Reno-Rolltreppe bei Vorführung, groß technisches Detail (Zeichnung)

Stichtag

19. November 1891 - Der Vorläufer der Rolltreppe entsteht

Nicht nur den Säumigen bestraft das Leben, manchmal auch den, der zu früh kommt. Das muss Nathan Ames aus Massachusetts, der Urvater aller Rolltreppen, erfahren, als er 1859 seine "Revolving Stairs" zum US-Patent anmeldet. Eine Erfindung mit großer Zukunft, doch gegen den absturzsicheren Lift, mit dem der New Yorker Elisha Otis zur selben Zeit die Welt der vertikalen Beförderung erobert, ist Ames chancenlos. Seine fahrende Treppe wird nie gebaut, die Pläne verschwinden in der Schublade.

Drei Jahrzehnte später sind die Bevölkerungszahlen der großen Metropolen rapide in die Höhe geschnellt. In Warenhäusern können die Otis-Fahrstühle den Kunden-Ansturm auf die oberen Etagen kaum noch bewältigen. Da wird 1895 im New Yorker Vergnügungspark Coney Island ein "endloses Transportband für Menschen" zur Sensation. Erdacht hat es 1891 der 34-jährige Eisenbahn-Ingenieur Jesse Wilford Reno. Als "Endless Conveyor or Elevator" patentiert, ist es die erste je errichtete Anlage zur diagonalen Personenbeförderung.

Von der Rummel-Attraktion zum Massentransportmittel

Stufen wie die rollende Treppe von Ames hat Renos Konstruktion nicht. Die Menschen stehen mit schräg angewinkelten Füßen auf einem Endlos-Band von gelenkig gekoppelten, gerillten Holzbrettchen. Halt verleiht ihnen ein mit Plüsch bezogener Handlauf auf der rechten Seite. Da Renos Elevator bis zu 4.000 Personen pro Stunde befördern kann, macht die ratternde Rummel-Attraktion bald als Massentransportmittel in Kaufhäusern und im öffentlichen Leben Karriere. Als im Jahr 1900 die New Yorker Hochbahn ihre Bahnhöfe gleich mit 100 Personen-Fließbändern ausrüstet, ist Jesse Reno ein gemachter Mann.

Als eigentlicher Vater der Rolltreppe, die richtig Fahrtreppe heißt, gilt jedoch George A. Wheeler. 1892, nur fünf Monate nach Renos Patentantrag, lässt sich der Erfinder in den USA seinen "Inclined Elevator" schützen.

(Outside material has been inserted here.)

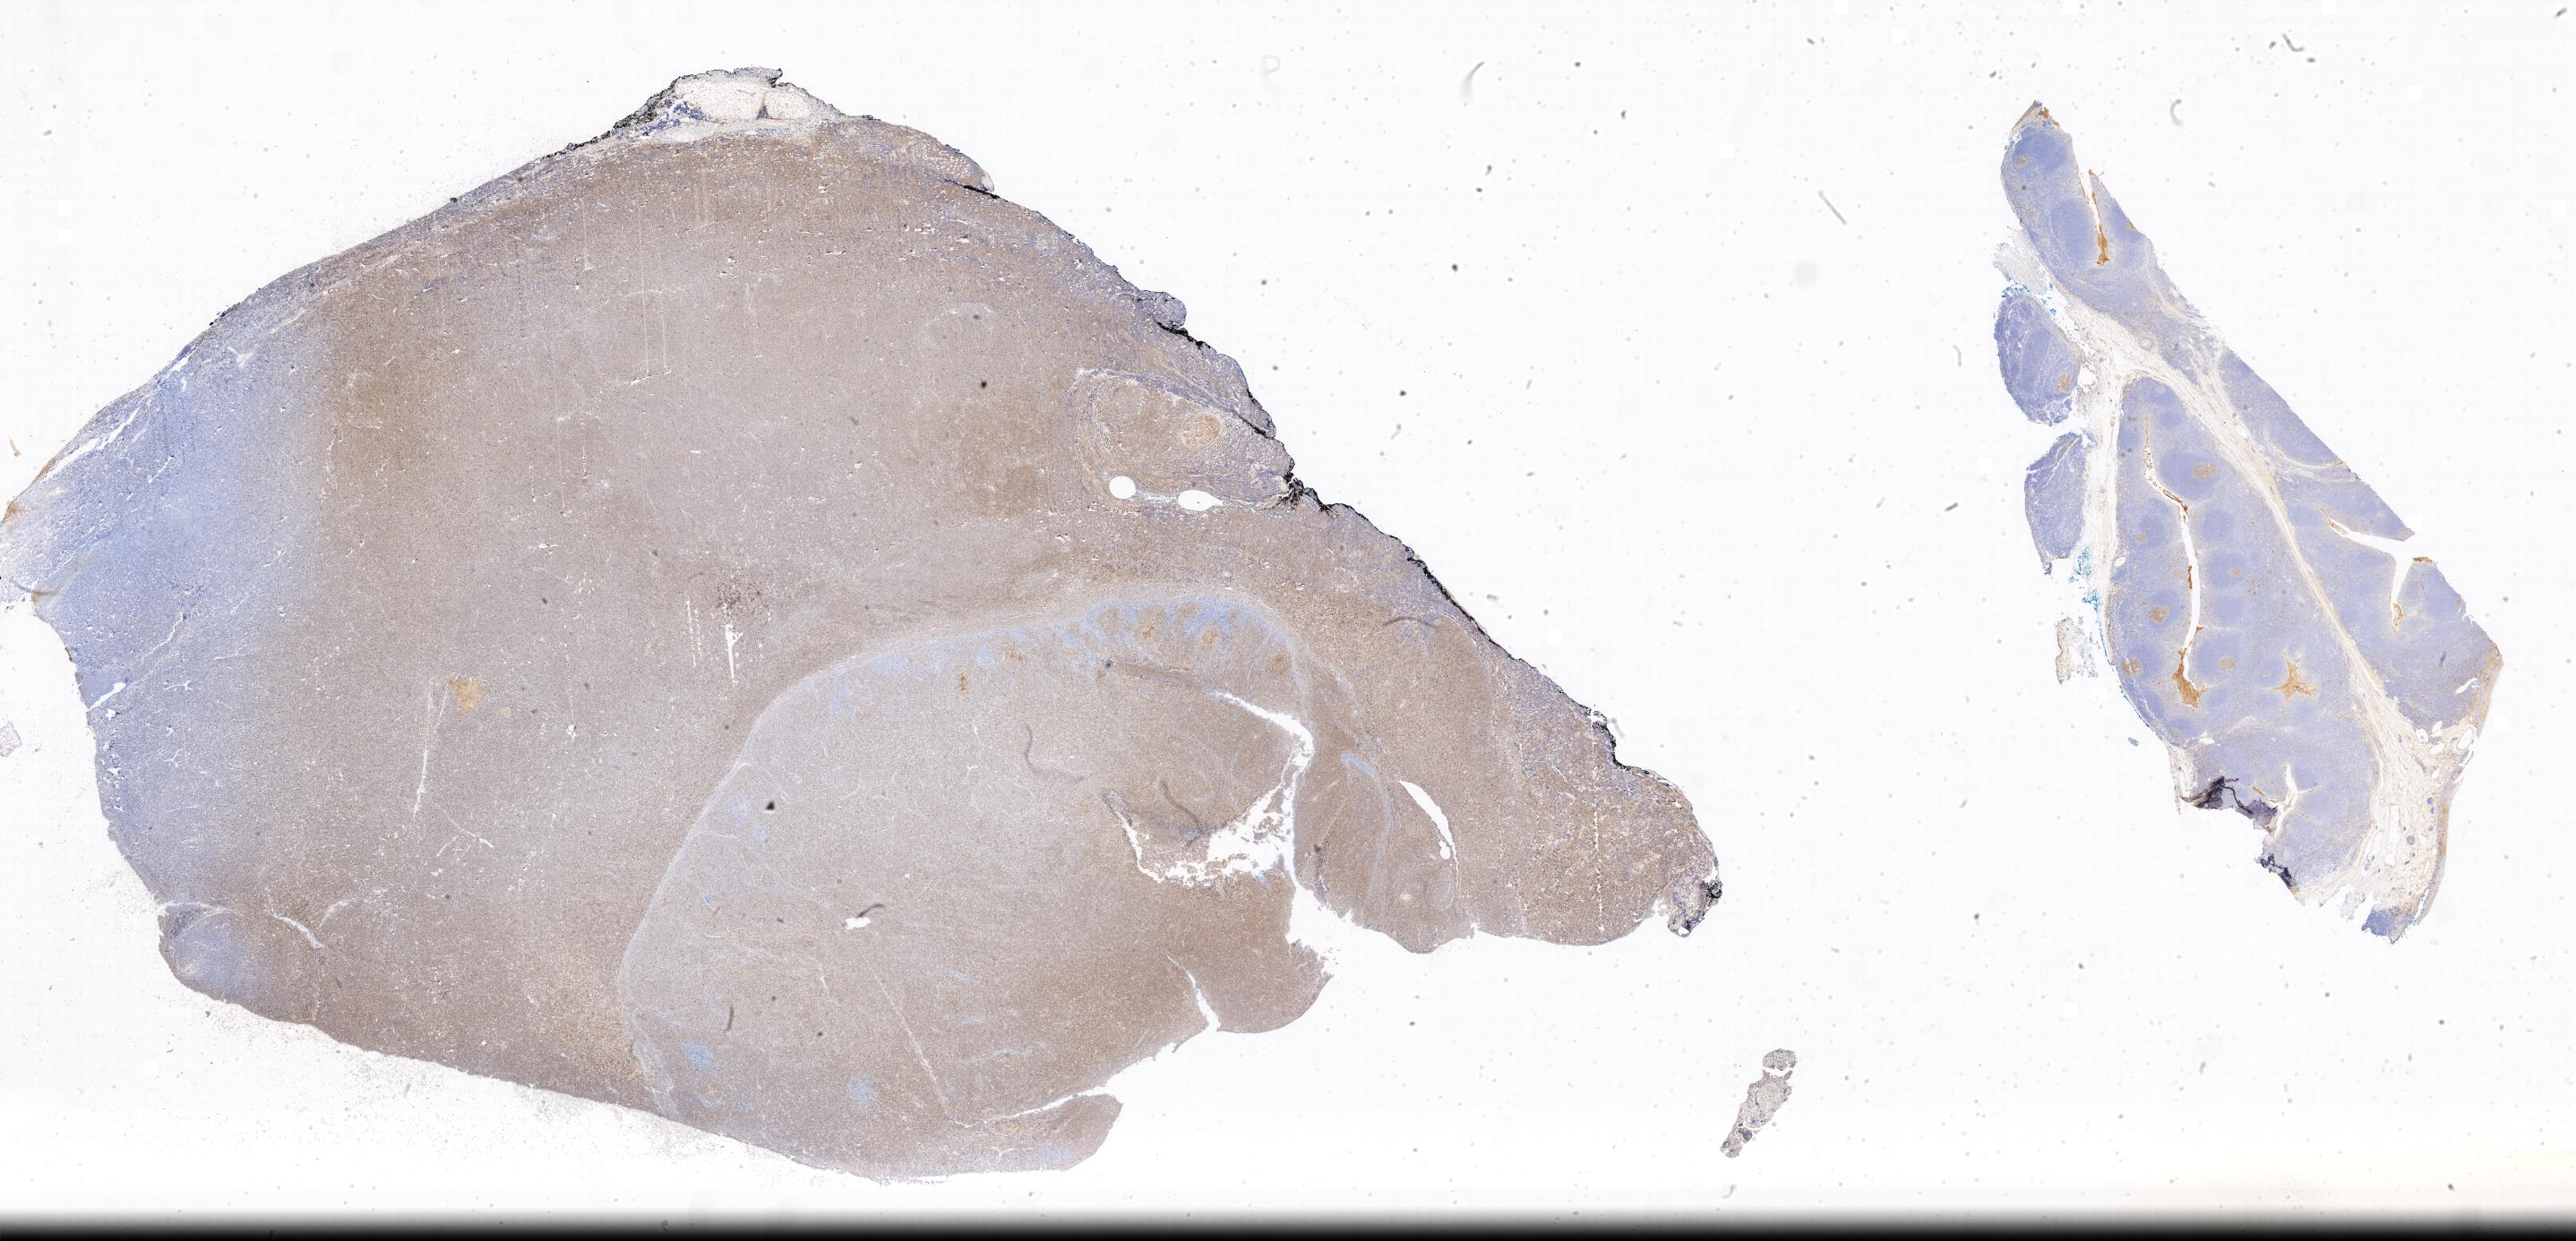
IHC for CD10, whole-slide image, shown as a low-resolution overview of the whole scanned area; specimen: tumor tissue; anatomic site: lymph node of head and neck. Patient: male, age at initial diagnosis 6 years.
• histologic diagnosis: Burkitt lymphoma, NOS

Wie Nathan Ames’ Ur-Modell befördert Wheelers geneigter Lift die Menschen auf endlosen Treppenstufen in die Höhe. Und wie Ames bleibt Wheeler das Erfinderglück versagt. Geschäftlich wenig talentiert, scheitert er an der Vermarktung und muss 1898 sein Patent an den Erfinder Charles Seeberger abgeben. Der lässt die Rolltreppe clever unter der Bezeichnung "Escalator" als Warenzeichen schützen und verkauft sie umgehend mit hohem Gewinn weiter - an das Aufzug-Unternehmen von Elisha Otis.

Todesfalle Rolltreppe

Auf der Weltausstellung 1900 in Paris erleben Escalator und Laufband ihre viel bestaunte internationale Premiere. Als die Firma Otis zehn Jahre später auch das Reno-Patent übernimmt und dessen Rillenprofil mit Seebergers Stufen kombiniert, entsteht die Fahrtreppe, wie wir sie heute kennen. Doch anders als in den USA braucht die neue Technik hierzulande noch Jahre, um sich durchzusetzen. Zu groß ist das Misstrauen vieler Menschen gegen das ungewohnte und nicht ganz ungefährliche Verkehrsmittel. Obwohl Bedienstete in den Kaufhäusern beim Zustieg und Abgang zur Hand gehen, kommt es immer wieder zu schweren Unfällen.

Vor allem spielende Kinder geraten mit ihrer Kleidung oder den Fingern in die Spalten an den Seitenwänden und am Treppenende. Schwere Verstümmelungen oder gar Todesfälle sind nicht selten die Folge – an alten Anlagen noch bis in die jüngste Vergangenheit. Erst die von modernen Produktionstechniken ermöglichte Verringerung der Spaltenbreiten auf wenige Millimeter und der Einbau von Sensoren machen die Schnittstelle Mensch-Maschine sicher. Die erste Rolltreppe in Deutschland wird übrigens 1925 im Kölner Warenhaus von Leonhard Tietz installiert. Einen anderen Rekord kann ein Düsseldorfer Kaufhaus beanspruchen. Mit einer Förderhöhe von gerade einem Meter verfügt es heute über die wohl kürzeste Rolltreppe.